A well-established company with a long-term record of dividends provides a measure of safety for investors. Dividends, after all, are much more stable than earnings projections. More important, dividends are impossible to fake — either the company has the cash to pay dividends, or it doesn’t.

That’s not to say that there won’t be surprises that affect every company in a particular industry. But well-established, dividend-paying stocks have the asset size and the financial clout — including solid balance sheets and strong cash flow — to weather market downturns or changing industry conditions.

Canadian dividend stocks offer both capital gain growth potential as well as regular income from dividend payments. In fact, dividends are still likely to be paid regardless of the ups and downs of the underlying stock prices.

Resident Canadians who hold Canadian dividend stocks get an additional bonus. Their dividends are eligible for the dividend tax credit. This means that dividend income will be taxed at a lower rate than the same amount of interest income (around 27% for investors in the highest tax bracket for dividends, compared to 50% for interest income). Investors in the highest tax bracket are taxed on capital gains at a rate of 25%.

Among Canadian dividend stocks, one stock that has caught our attention is a utility that supplies electricity to over 2 million customers in Canada, as well as participating in a number of foreign markets. In addition, it holds hotels and commercial real estate in Atlantic Canada. With a sound plan for growth and exclusive licenses in some markets going as far ahead as 2031, this company has strong, long-term potential.

Even better, this company increased its quarterly dividend by 19% this year, giving it an annual dividend yield of close to 4%. In fact, increases are nothing new for this company: it has increased its dividend for 35 consecutive years.

A couple of decades ago, you could assume that dividends would supply up to about one third of the stock market’s total return.
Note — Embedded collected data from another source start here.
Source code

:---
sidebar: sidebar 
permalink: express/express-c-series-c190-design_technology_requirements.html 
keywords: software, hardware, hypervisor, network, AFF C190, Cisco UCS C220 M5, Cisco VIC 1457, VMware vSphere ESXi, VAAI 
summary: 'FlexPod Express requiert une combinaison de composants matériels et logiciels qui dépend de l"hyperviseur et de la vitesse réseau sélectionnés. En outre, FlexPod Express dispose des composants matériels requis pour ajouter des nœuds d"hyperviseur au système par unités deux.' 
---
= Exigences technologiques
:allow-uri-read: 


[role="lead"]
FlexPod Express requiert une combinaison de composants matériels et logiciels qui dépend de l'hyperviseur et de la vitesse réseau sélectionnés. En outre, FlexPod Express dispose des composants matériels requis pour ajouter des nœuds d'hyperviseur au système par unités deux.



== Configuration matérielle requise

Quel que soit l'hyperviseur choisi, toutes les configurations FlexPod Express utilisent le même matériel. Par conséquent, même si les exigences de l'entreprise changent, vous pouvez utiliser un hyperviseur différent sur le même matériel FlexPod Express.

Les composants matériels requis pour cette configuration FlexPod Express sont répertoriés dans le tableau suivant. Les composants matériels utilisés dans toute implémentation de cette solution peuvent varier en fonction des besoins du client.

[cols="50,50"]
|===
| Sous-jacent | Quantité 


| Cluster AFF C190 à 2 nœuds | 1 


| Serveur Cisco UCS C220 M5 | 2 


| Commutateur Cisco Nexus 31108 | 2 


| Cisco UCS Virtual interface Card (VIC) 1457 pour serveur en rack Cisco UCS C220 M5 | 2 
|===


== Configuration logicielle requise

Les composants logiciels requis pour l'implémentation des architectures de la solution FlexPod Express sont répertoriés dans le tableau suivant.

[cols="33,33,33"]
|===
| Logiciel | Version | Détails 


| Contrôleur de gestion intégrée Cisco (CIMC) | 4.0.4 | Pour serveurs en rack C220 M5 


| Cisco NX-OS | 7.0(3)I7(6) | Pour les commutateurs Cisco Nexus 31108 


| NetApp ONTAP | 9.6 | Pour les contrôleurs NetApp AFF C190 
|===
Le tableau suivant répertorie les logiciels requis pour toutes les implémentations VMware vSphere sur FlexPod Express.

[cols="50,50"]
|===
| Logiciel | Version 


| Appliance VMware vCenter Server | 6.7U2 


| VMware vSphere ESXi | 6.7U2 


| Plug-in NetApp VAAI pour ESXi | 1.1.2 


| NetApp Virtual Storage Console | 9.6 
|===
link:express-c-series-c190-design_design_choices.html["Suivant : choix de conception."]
Dividend yields dropped as stock markets rose over the last few years, and supplied perhaps a quarter of the market’s total return. But with stock prices down lately, and dividend yields back up, they can now supply again around one third of total returns.

When you add in the security of stocks that can have paid dividends for decades or more, and include the potential for tax-advantaged capital gains as well as dividend income, Canadian dividend stocks are an attractive way to increase profit with less risk.